━━ Extrait du document ━━

Cependant, une extrême vigilance est de mise : un coup de poing demande quelques dixièmes de seconde ; un couteau sort en moins d’une seconde ; un acolyte peut surgir inopinément.

Passons à une forme d’agression où le verbe n’est que le prélude du crime.

Le crime, viol ou meurtre, est une forme extrême de relation humaine. C’est pourquoi il est souvent précédé d’un échange verbal : « Tu vas payer tes crimes ! » ; « Tu ne te souviens pas de moi ? Pourtant tu devrais ! J’ai fait dix ans de prison à cause de toi ! » Point n’est besoin de sombrer dans la paranoïa et de supposer cette escalade chaque fois qu’on nous adresse la parole. Au contraire, se dire que celui qui souhaiterait nous occire aura presque toujours la délicatesse de nous prévenir, car il a besoin de s'épancher en paroles, nous laissant ainsi le temps de fuir ou de préparer notre riposte.

━━━
━━ Données brutes ━━

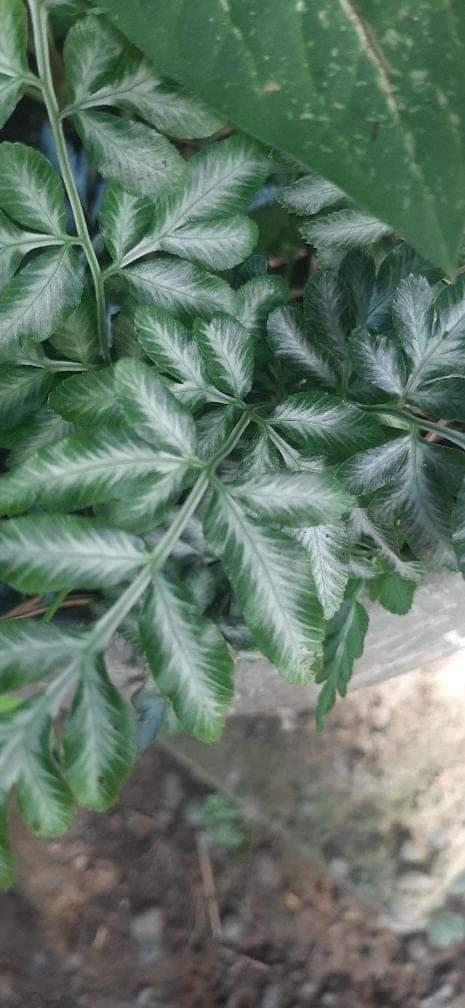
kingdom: Plantae
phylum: Tracheophyta
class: Polypodiopsida
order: Polypodiales
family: Pteridaceae
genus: Pteris
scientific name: Pteris ensiformis
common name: Sword brake
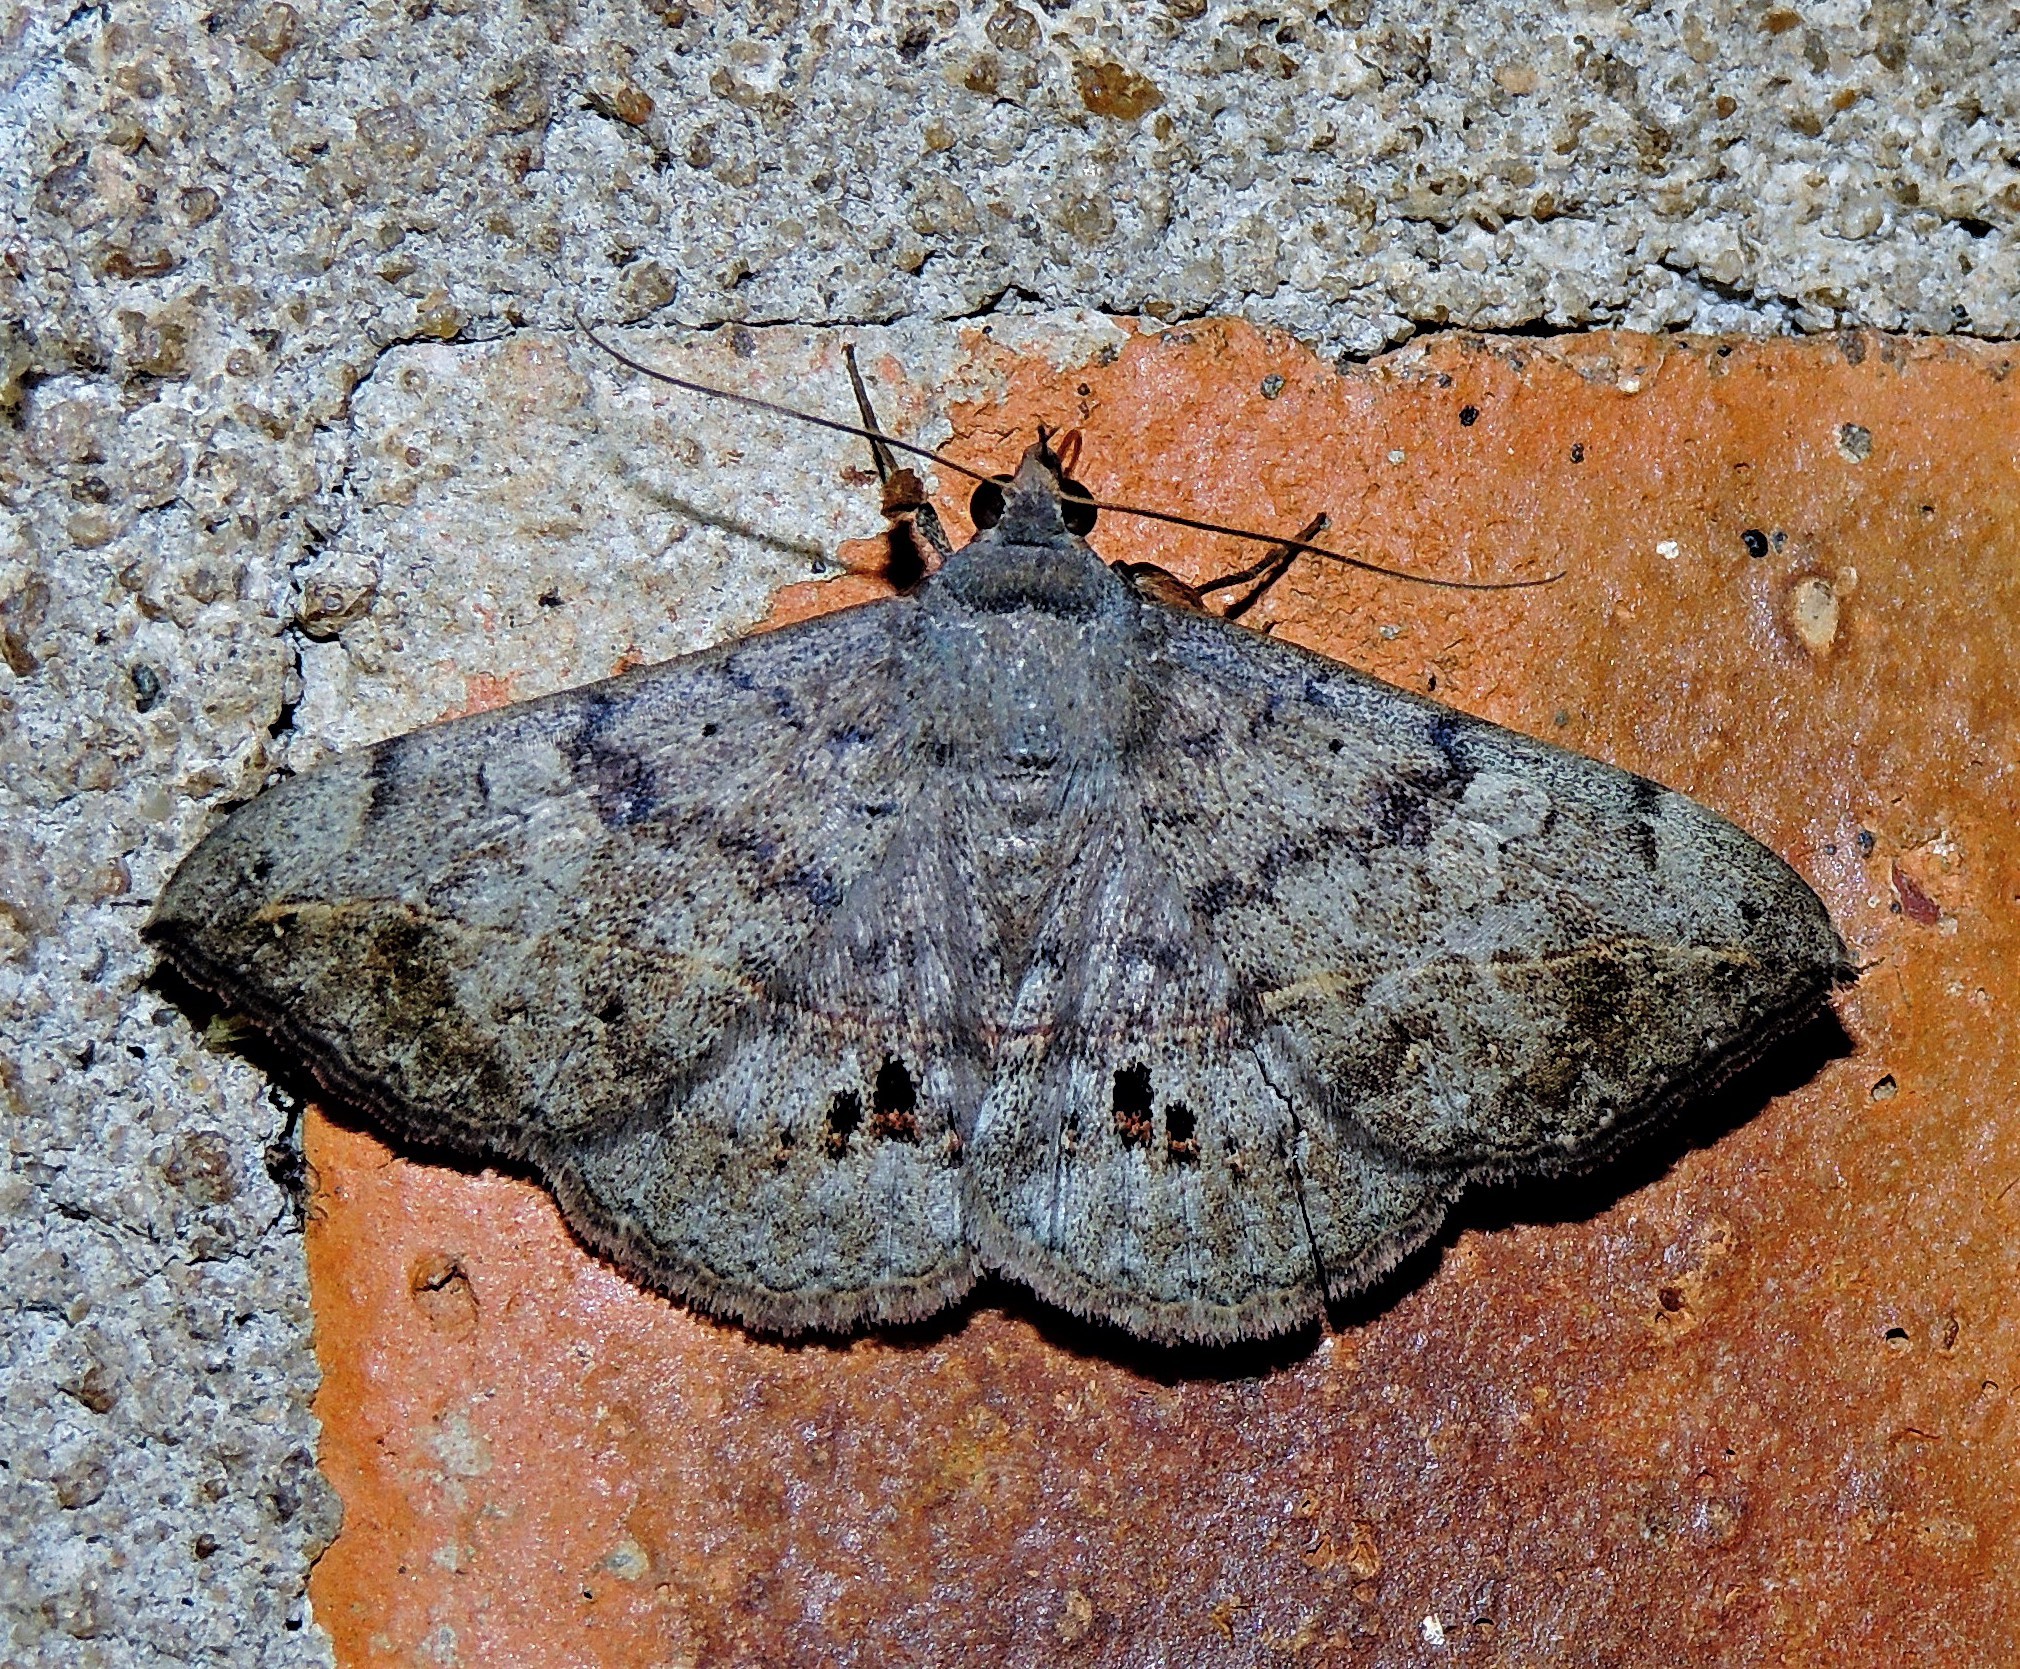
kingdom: Animalia
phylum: Arthropoda
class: Insecta
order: Lepidoptera
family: Erebidae
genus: Anticarsia
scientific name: Anticarsia gemmatalis
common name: Cutworm moth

━━━

Exercices proposés
**1)** Recopiez le passage de l'extrait du document qui va de « Cependant, une extrême » jusqu'à « peut surgir inopinément. », en changeant « couteau » contre « poignard ».
**2)** D'après l'extrait du document, en combien de temps un couteau peut-il sortir ?
**3)** Relevez dans l'extrait du document tous les dangers soudains qui justifient une extrême vigilance.
Les items n'ont aucun rôle à jouer ici.

Corrigé détaillé
**1)**
Cependant, une extrême vigilance est de mise : un coup de poing demande quelques dixièmes de seconde ; un poignard sort en moins d’une seconde ; un acolyte peut surgir inopinément.

**2)** En moins d'une seconde.

**3)**
- un coup de poing
- un couteau
- un acolyte qui surgit inopinément